COSA FARE: Riporta integralmente il testo sull'inquinamento dell'aria durante il lockdown, senza cambiare nulla.

Milano 23 Ottobre 2020
Che cosa accadrebbe se per mesi eliminassimo quasi tutto il traffico dalle nostre città, dalle autostrade e dalle principali vie di collegamento? Con le strade deserte e le emissioni dei mezzi di trasporto quasi a zero, probabilmente l’aria sarebbe più respirabile. O, almeno, questa è stata l’impressione che molti di noi hanno avuto camminando in città durante il pesante lockdown della scorsa primavera. Un’occasione unica per fare una ricerca in merito, la situazione perfetta per studiare l’inquinamento dell’aria. L’hanno fatto i ricercatori dell’Istituto per la Bioeconomia del Consiglio Nazionale delle Ricerche, sede di Firenze, pubblicando poi i risultati sulla rivista Environmental Pollution.

Da marzo in avanti abbiamo assistito a una riduzione del traffico cittadino importante, all’incirca tra il 50 e il 60 per cento. Fuori dai centri urbani si è arrivati, addirittura, ad un calo del 75-80 per cento. «È uno studio senza precedenti proprio per questa eccezionalità – spiega Giovanni Gualtieri, ingegnere esperto di inquinamento atmosferico, ricercatore dell’Istituto fiorentino e coordinatore del progetto – ; si è verificata una situazione senza precedenti».

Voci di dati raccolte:
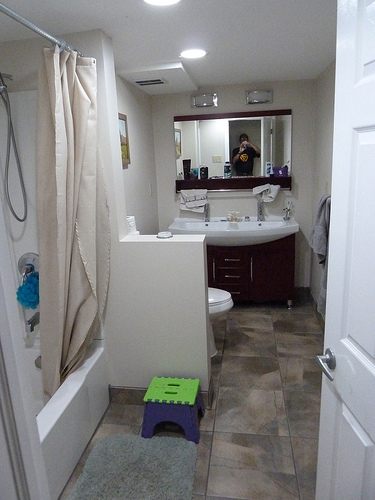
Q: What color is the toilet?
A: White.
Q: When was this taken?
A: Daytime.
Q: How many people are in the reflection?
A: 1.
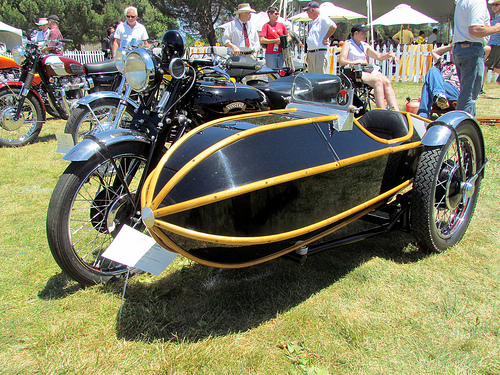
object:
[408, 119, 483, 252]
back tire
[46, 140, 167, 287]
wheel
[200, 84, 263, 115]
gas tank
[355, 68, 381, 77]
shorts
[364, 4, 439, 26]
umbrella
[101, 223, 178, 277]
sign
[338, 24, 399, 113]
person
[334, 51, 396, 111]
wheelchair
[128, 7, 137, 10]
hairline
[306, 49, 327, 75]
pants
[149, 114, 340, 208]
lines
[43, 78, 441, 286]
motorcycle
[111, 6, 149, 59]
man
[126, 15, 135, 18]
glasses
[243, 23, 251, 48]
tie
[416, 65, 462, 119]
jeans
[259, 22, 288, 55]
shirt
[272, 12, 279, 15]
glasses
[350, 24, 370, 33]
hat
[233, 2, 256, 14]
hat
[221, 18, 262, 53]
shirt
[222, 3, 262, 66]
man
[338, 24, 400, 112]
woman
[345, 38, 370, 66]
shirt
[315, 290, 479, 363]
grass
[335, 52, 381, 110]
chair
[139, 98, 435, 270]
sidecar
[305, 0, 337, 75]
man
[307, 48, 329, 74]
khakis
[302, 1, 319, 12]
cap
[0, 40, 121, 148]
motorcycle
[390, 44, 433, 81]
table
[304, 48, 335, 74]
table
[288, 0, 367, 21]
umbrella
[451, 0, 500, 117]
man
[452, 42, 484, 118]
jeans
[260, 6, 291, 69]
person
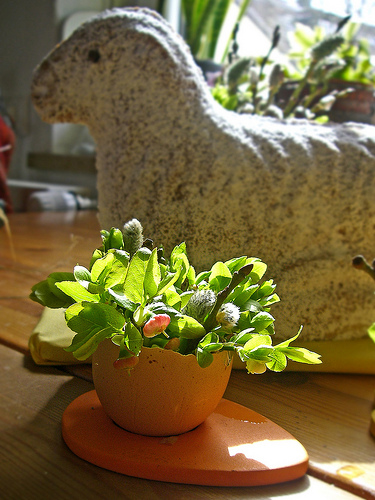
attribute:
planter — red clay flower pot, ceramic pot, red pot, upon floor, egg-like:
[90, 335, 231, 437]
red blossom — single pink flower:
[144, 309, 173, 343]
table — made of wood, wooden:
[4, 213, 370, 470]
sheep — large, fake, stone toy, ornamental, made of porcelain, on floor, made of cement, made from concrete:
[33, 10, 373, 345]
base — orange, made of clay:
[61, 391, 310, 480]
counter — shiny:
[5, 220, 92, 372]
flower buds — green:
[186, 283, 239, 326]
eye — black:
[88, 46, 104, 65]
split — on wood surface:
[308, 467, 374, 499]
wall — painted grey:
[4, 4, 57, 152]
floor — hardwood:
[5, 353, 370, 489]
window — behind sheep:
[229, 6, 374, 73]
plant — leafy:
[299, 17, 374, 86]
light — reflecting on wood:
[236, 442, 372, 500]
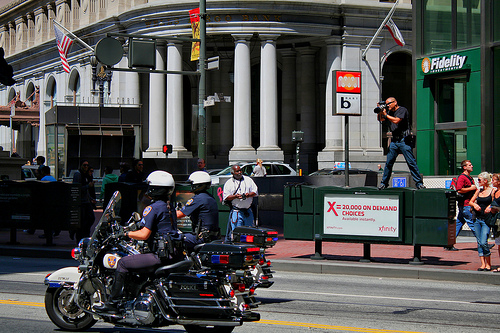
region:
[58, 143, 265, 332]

LA RISPOSTA:
Milano 23 Ottobre 2020
Che cosa accadrebbe se per mesi eliminassimo quasi tutto il traffico dalle nostre città, dalle autostrade e dalle principali vie di collegamento? Con le strade deserte e le emissioni dei mezzi di trasporto quasi a zero, probabilmente l’aria sarebbe più respirabile. O, almeno, questa è stata l’impressione che molti di noi hanno avuto camminando in città durante il pesante lockdown della scorsa primavera. Un’occasione unica per fare una ricerca in merito, la situazione perfetta per studiare l’inquinamento dell’aria. L’hanno fatto i ricercatori dell’Istituto per la Bioeconomia del Consiglio Nazionale delle Ricerche, sede di Firenze, pubblicando poi i risultati sulla rivista Environmental Pollution.

Da marzo in avanti abbiamo assistito a una riduzione del traffico cittadino importante, all’incirca tra il 50 e il 60 per cento. Fuori dai centri urbani si è arrivati, addirittura, ad un calo del 75-80 per cento. «È uno studio senza precedenti proprio per questa eccezionalità – spiega Giovanni Gualtieri, ingegnere esperto di inquinamento atmosferico, ricercatore dell’Istituto fiorentino e coordinatore del progetto – ; si è verificata una situazione senza precedenti».